-- The input follows --
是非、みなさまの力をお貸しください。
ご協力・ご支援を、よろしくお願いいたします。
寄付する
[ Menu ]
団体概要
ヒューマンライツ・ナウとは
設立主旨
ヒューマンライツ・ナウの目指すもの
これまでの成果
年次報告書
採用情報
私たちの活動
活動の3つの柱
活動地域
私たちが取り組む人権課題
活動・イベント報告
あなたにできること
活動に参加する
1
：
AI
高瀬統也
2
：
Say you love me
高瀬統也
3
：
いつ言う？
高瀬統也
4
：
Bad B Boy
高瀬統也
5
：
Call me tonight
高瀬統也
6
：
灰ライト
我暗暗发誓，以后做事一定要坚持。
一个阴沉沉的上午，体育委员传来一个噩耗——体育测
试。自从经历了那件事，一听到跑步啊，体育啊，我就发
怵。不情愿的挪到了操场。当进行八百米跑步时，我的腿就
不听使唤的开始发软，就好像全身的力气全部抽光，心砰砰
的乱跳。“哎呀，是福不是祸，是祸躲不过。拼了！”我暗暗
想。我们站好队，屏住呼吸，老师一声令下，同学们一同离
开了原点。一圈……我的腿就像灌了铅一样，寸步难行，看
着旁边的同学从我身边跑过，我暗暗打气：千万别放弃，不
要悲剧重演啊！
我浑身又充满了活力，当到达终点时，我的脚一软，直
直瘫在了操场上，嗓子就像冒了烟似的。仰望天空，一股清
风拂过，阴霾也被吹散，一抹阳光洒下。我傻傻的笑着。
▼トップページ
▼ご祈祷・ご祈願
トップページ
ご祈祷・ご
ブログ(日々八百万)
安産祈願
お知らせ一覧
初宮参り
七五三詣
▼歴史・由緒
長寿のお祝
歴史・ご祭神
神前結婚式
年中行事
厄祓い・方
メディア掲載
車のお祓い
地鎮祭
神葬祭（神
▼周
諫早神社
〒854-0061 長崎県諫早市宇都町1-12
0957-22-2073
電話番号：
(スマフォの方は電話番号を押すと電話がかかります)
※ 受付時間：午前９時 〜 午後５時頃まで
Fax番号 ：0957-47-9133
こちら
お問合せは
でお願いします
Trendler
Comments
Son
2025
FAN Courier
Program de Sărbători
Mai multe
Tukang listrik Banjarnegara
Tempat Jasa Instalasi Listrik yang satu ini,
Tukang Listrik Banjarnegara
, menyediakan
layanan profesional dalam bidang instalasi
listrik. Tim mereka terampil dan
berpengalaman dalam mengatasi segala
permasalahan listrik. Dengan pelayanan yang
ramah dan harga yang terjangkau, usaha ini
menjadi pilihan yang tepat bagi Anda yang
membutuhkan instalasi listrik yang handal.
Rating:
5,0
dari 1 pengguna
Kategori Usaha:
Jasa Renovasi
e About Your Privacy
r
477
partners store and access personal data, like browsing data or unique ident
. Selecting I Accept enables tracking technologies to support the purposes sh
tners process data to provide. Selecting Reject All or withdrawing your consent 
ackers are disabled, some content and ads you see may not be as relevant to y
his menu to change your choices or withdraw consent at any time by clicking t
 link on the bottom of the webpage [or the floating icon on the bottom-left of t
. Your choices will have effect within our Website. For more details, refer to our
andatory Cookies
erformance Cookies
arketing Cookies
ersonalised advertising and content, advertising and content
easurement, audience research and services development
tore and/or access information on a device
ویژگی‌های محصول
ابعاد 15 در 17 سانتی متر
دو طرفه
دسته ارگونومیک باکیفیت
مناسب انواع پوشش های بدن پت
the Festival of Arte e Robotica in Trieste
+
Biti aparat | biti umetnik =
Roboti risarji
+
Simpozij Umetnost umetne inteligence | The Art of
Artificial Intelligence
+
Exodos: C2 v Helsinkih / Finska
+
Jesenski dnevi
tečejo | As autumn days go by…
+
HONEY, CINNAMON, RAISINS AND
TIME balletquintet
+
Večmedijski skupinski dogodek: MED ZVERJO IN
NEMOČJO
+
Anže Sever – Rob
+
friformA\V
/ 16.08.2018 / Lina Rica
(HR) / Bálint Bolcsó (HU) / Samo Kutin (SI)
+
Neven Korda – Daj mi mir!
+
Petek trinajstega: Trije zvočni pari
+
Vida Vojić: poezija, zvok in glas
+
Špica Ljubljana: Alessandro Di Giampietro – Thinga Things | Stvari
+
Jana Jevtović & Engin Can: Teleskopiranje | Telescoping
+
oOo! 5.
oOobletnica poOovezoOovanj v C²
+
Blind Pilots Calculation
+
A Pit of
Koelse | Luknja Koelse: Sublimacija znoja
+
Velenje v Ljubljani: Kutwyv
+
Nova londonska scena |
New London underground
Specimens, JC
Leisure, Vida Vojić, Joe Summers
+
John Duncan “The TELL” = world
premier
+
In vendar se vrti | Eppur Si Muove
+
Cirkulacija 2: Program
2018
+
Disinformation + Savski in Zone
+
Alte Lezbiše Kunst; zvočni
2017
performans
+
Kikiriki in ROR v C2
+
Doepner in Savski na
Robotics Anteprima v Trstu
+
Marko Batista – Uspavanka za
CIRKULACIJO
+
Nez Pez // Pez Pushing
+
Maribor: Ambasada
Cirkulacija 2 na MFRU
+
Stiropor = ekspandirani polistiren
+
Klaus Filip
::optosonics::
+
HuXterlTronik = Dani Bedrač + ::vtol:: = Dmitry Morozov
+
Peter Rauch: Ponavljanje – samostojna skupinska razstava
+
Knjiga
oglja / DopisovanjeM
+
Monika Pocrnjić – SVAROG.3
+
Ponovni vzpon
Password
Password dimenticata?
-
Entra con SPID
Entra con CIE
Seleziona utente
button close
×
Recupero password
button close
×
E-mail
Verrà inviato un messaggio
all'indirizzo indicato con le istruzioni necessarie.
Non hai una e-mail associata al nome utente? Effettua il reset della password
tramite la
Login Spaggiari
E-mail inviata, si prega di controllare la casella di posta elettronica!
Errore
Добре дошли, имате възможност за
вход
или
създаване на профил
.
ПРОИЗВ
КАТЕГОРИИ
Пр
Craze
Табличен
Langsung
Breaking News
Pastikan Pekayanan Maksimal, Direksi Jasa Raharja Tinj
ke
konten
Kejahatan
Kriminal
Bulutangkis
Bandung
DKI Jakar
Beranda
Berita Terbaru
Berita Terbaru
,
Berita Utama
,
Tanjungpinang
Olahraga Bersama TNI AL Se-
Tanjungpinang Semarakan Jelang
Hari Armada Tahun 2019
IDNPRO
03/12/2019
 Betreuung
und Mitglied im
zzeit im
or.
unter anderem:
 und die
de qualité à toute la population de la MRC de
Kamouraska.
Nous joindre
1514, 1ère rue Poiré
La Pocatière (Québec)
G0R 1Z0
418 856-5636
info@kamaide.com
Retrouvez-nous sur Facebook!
-- The input concluded --
**What to produce:** Show a copy of each line from the records above in which the string "Tanjungpinang" occurs.

**Written response:**
Tanjungpinang
Tanjungpinang Semarakan Jelang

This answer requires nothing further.